◆ About this task:
What's needed is an exact retyping of the lines from the start of the listing up to and including the line with "Communications Infrastructure 10", minus any pictures.
--------------------------------------------------
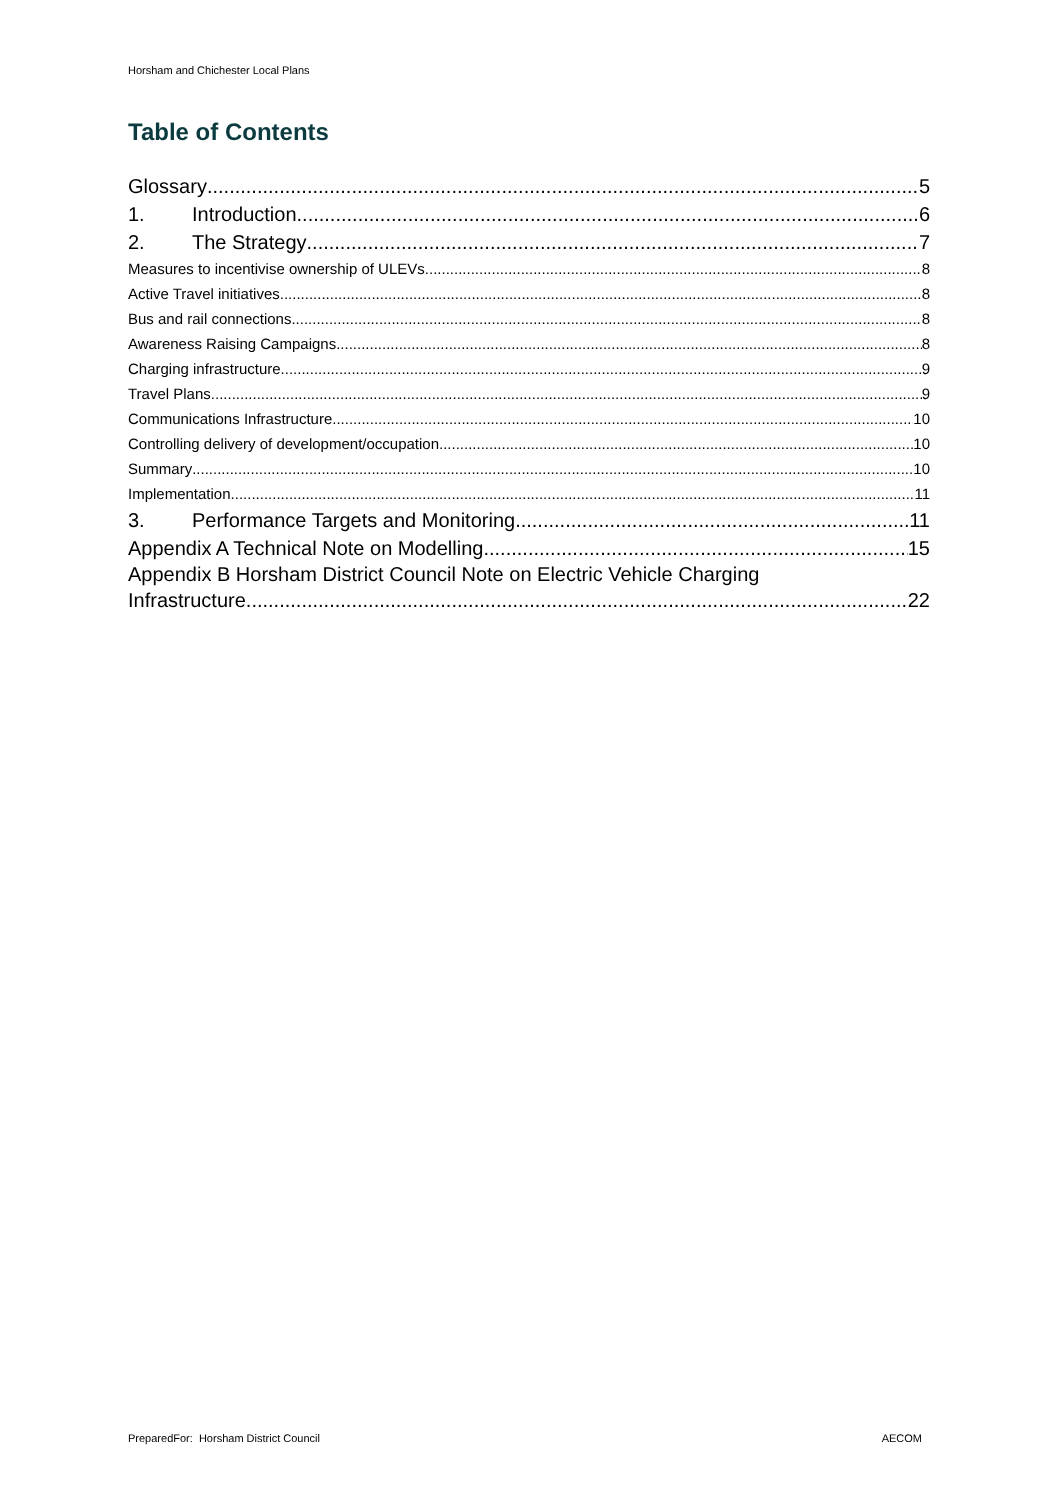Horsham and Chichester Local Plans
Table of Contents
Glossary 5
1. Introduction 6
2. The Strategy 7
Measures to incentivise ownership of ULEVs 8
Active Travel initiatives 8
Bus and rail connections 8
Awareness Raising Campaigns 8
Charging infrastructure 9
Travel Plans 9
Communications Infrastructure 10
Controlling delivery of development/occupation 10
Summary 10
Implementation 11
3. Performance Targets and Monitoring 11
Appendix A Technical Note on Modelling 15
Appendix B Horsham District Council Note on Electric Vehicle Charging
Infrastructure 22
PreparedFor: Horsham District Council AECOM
--------------------------------------------------
◆ Reply to the task:
Horsham and Chichester Local Plans
Table of Contents
Glossary 5
1. Introduction 6
2. The Strategy 7
Measures to incentivise ownership of ULEVs 8
Active Travel initiatives 8
Bus and rail connections 8
Awareness Raising Campaigns 8
Charging infrastructure 9
Travel Plans 9
Communications Infrastructure 10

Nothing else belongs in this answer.